Work item. List each line below that contains the string "brigada". Matching is case-sensitive.

....................

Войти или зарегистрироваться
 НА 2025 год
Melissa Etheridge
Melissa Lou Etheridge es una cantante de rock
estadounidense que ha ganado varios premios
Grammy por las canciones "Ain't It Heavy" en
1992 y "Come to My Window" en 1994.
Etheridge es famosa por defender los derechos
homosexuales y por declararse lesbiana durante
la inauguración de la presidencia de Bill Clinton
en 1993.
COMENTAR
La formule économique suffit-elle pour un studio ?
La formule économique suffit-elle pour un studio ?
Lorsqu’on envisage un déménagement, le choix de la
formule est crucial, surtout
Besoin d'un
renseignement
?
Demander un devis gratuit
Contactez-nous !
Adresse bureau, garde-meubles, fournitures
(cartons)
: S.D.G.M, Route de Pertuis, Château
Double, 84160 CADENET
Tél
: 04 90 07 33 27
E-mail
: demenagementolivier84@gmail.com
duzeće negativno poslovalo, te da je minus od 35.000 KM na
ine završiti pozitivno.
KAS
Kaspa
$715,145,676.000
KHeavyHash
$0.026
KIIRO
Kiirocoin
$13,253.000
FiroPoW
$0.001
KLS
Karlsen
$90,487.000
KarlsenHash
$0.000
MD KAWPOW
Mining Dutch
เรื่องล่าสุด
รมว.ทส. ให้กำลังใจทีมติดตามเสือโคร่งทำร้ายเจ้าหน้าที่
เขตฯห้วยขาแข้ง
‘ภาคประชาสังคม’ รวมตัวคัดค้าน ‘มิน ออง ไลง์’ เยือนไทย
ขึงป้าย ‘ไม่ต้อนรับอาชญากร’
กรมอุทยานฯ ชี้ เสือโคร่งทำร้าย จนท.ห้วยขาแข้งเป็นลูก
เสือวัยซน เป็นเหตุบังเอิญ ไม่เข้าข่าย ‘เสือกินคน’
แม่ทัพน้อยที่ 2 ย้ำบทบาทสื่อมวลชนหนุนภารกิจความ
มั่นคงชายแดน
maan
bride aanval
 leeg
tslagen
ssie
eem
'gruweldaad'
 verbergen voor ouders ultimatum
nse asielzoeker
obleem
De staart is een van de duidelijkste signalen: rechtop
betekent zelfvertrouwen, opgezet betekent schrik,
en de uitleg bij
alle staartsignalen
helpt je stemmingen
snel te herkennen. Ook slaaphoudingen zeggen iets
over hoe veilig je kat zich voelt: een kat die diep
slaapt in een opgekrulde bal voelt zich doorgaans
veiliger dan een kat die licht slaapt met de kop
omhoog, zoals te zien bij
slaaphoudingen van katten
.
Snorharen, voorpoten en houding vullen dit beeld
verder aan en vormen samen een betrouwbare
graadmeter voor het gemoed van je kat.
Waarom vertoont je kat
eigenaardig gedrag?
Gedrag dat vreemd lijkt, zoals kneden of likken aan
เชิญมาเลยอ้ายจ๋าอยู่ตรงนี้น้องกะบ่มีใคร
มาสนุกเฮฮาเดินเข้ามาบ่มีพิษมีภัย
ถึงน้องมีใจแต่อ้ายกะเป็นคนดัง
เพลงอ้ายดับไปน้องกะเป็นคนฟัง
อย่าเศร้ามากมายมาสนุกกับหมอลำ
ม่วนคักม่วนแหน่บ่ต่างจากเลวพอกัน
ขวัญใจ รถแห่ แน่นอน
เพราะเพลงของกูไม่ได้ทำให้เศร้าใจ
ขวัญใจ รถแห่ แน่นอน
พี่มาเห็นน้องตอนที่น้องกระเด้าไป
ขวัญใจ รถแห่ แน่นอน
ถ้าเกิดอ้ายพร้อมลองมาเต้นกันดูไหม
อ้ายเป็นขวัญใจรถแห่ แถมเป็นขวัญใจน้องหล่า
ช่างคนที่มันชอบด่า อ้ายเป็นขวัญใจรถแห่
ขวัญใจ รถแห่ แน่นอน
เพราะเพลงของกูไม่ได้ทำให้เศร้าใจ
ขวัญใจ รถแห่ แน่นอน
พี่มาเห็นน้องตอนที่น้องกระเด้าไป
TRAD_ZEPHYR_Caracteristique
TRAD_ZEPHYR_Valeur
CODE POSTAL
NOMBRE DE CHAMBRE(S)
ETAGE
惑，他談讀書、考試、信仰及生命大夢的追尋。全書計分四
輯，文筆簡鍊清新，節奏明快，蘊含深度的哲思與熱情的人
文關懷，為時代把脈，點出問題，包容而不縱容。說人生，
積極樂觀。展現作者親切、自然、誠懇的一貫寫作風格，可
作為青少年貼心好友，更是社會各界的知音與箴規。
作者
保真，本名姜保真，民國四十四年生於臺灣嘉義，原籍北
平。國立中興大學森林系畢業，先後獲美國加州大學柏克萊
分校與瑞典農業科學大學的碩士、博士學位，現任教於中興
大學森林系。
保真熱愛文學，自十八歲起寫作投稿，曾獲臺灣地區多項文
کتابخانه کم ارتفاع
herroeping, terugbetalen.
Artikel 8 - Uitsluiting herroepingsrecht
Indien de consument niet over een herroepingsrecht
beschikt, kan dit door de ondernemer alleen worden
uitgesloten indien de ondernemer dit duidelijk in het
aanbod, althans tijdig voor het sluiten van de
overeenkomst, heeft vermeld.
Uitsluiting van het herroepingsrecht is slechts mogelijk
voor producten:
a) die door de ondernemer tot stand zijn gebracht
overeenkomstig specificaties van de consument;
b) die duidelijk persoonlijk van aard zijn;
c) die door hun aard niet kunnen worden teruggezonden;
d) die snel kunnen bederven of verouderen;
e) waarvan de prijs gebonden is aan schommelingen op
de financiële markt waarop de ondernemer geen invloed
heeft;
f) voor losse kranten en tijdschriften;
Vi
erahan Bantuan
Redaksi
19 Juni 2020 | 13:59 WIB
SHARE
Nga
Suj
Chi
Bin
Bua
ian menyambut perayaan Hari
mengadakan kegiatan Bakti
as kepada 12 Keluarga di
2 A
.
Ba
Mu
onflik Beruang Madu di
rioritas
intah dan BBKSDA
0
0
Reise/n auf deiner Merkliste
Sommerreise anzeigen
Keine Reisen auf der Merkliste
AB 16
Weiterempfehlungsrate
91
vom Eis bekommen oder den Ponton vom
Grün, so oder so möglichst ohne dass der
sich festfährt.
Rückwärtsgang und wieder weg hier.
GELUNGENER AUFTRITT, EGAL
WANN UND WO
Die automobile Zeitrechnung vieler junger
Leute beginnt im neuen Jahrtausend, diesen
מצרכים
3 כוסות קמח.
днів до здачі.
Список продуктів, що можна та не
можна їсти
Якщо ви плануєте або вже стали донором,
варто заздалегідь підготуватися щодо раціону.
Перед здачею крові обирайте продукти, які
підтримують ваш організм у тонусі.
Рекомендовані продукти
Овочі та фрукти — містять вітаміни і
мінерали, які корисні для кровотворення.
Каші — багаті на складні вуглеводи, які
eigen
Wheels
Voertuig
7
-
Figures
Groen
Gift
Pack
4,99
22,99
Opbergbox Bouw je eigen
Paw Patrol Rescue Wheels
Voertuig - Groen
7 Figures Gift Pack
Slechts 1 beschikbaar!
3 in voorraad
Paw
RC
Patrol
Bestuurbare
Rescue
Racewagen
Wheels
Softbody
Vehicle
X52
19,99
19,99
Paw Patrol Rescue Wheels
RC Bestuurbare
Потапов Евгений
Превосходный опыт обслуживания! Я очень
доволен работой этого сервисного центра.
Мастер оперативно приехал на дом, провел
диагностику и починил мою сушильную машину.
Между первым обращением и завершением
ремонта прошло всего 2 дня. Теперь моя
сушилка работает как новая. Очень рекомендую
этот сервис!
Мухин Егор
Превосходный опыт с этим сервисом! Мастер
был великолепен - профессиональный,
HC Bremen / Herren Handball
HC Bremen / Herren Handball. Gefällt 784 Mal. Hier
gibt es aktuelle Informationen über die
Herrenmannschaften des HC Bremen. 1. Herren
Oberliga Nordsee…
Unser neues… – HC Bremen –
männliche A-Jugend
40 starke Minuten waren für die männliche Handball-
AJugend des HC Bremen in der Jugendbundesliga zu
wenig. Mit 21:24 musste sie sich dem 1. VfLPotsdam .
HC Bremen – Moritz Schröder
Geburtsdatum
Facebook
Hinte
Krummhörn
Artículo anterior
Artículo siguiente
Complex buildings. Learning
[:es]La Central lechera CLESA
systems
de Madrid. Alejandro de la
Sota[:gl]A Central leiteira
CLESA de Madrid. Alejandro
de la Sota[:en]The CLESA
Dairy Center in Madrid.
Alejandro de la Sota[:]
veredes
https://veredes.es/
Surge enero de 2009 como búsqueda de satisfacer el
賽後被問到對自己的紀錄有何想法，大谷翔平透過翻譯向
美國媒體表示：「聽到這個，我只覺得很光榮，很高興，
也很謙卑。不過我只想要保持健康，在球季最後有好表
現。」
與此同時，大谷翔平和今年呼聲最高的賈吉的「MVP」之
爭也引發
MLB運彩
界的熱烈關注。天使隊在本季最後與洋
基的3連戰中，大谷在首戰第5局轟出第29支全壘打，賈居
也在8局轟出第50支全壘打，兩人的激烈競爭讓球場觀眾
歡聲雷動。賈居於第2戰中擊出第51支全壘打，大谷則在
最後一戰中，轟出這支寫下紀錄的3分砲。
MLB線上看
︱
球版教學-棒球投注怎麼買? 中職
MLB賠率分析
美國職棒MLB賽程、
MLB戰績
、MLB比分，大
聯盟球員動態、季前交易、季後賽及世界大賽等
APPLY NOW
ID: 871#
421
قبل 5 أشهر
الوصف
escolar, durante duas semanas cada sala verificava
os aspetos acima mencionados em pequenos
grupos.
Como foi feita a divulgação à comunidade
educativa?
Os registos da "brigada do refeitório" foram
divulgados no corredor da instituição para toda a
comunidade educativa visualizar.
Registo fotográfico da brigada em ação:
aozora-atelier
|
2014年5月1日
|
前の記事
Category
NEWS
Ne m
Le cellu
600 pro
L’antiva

....................

Reply.
Os registos da "brigada do refeitório" foram
Registo fotográfico da brigada em ação:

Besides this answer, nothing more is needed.